START Exercise passage

Bajaj offers an analogy: “If you think of [the gut microbiome] like a rain forest, or any other ecosystem — if it gets diseased, the number of different organisms that were present before collapses.” This diminished diversity then allows potentially disease-inducing bacteria, fungi and viruses to proliferate, the way an invasive plant species might gain footing in a damaged environment.
Fortunately, our microbial communities tend to sort themselves out once we recover from illness. But in the case of chronic diseases like cirrhosis, the body never gets to hit this reset button, and, as Bajaj explains, the result is a “vicious cycle” in which liver disease promotes inflammation in the gut, which drives further inflammation in the liver, which then worsens the situation in the gut and throughout the body.
“If you think of [the gut microbiome] like a rain forest, or any other ecosystem — if it gets diseased, the number of different organisms that were present before collapses.” —Dr. Jasmohan Bajaj
Bajaj and other researchers hope that by better understanding the mechanisms through which microbial imbalances in the gut trigger inflammation, they’ll be able to develop more effective treatment, as well as better predict which cirrhosis patients are at risk for developing hepatic encephalopathy, a condition in which liver damage leads to ineffective removal of blood toxins, which causes impaired brain function.
To do so, they’ve enlisted the help of peculiar animals that have become important tools in understanding the role of microbes in disease: mice that have no microbiome at all. These “germ-free” mice are born via cesarean section (in mice, like humans, passage through the birth canal is the first source of microbial contact) and raised in sterile conditions.
Because they have no bacteria, viruses or fungi, these mice allow Bajaj and his research partners to study how cirrhosis might progress in the absence of microbial actors. Their findings suggest that not only are particular microbes complicit in the development of cirrhosis (the germ-free mice took longer to develop the disease than their conventional counterparts under the same induction methods) — microbes were also essential for triggering the systemic inflammation that leads to hepatic encephalopathy. The researchers were even able to isolate particular bacterial groups that proved especially pro-inflammatory.

END Exercise passage
START Information supplied

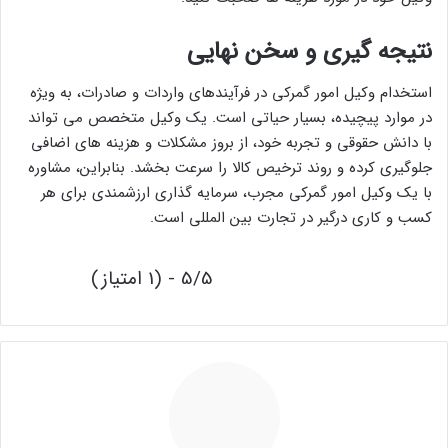
نتیجه گیری و سخن نهایی
استخدام وکیل امور گمرکی در فرآیندهای واردات و صادرات، به ویژه
در موارد پیچیده، بسیار حیاتی است. یک وکیل متخصص می تواند
با دانش حقوقی و تجربه خود، از بروز مشکلات و هزینه های اضافی
جلوگیری کرده و روند ترخیص کالا را سرعت بخشد. بنابراین، مشاوره
با یک وکیل امور گمرکی مجرب، سرمایه گذاری ارزشمندی برای هر
کسب و کاری درگیر در تجارت بین المللی است.
5/5 - (1 امتیاز)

END Information supplied

Exercises to complete:
1. In the gut microbiome passage, how are germ-free mice born?
2. Repeat word for word the stretch of the gut microbiome passage from "Bajaj offers an" through "a damaged environment.".

Answer section:
1. They are born by cesarean section.

2.
Bajaj offers an analogy: “If you think of [the gut microbiome] like a rain forest, or any other ecosystem — if it gets diseased, the number of different organisms that were present before collapses.” This diminished diversity then allows potentially disease-inducing bacteria, fungi and viruses to proliferate, the way an invasive plant species might gain footing in a damaged environment.